People go, ‘you can’t do that, you’re an idiot’ and blah, blah, blah. Slipknot, whoever it is. You don’t get a say in what these people do! Who told you that you do? Things like Blabbermouth – people go nuts. It’s cool to be passionate about something. For example, people trying to tell bands what they should be doing. You don’t get a say on that. Bands at any level do whatever they want because they are the ones busting their asses to do it. Somewhere down the line, people thought their opinion matters on something that’s got nothing to do with them. It’s crazy, that’s the negative I see. As an artist, I pull right back – I’ll do what I want to do with the people I want to work with, that are open-minded. The world has become a little bit close-minded. Either you are left or right – but you are both wrong. It’s us the people, and the people in the government, they don’t really care about us. If we understood that we have the power as people, regardless of religion, color, whatever, I think things would change. People are so divided and they’ve designed it like that. It brings massive division. I could go on for hours on this subject.

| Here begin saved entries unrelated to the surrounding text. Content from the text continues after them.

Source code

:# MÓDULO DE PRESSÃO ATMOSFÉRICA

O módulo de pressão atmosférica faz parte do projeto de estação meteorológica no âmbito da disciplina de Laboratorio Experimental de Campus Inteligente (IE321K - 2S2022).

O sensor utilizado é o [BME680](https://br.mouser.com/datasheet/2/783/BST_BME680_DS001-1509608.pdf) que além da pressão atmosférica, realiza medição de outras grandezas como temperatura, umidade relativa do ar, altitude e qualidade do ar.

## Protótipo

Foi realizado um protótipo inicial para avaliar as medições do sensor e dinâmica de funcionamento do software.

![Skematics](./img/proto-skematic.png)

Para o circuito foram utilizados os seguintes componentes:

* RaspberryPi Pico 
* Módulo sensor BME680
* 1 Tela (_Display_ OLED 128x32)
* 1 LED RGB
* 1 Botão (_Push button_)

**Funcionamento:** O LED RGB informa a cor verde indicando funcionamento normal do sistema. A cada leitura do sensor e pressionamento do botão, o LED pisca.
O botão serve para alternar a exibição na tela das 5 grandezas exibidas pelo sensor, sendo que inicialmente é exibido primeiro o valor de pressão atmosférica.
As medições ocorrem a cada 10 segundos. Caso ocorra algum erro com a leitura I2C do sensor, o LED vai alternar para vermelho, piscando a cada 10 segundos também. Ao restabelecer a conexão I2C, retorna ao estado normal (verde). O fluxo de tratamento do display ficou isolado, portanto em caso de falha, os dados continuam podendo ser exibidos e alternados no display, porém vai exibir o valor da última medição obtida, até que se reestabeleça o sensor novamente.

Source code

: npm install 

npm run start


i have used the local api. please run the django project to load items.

Dead Rhetoric: What’s on the agenda for Meshiaak, Teramaze, or other Dean Wells-related activities going into the next twelve months?

Wells: I’d say for the first part of next year, a lot of touring with Meshiaak. Some of them…are in place, there will be news in January. I don’t know if I will get the new Teramaze album recorded next year, we could do it but it’s up to the label. Next year for me as an artist will be 90% playing live and touring. I just finished recording an album for Vanishing Point, and looking to work with a lot more bands, especially from the grass roots. That’s pretty much everything to do with music, and then hanging out with my wife and daughter.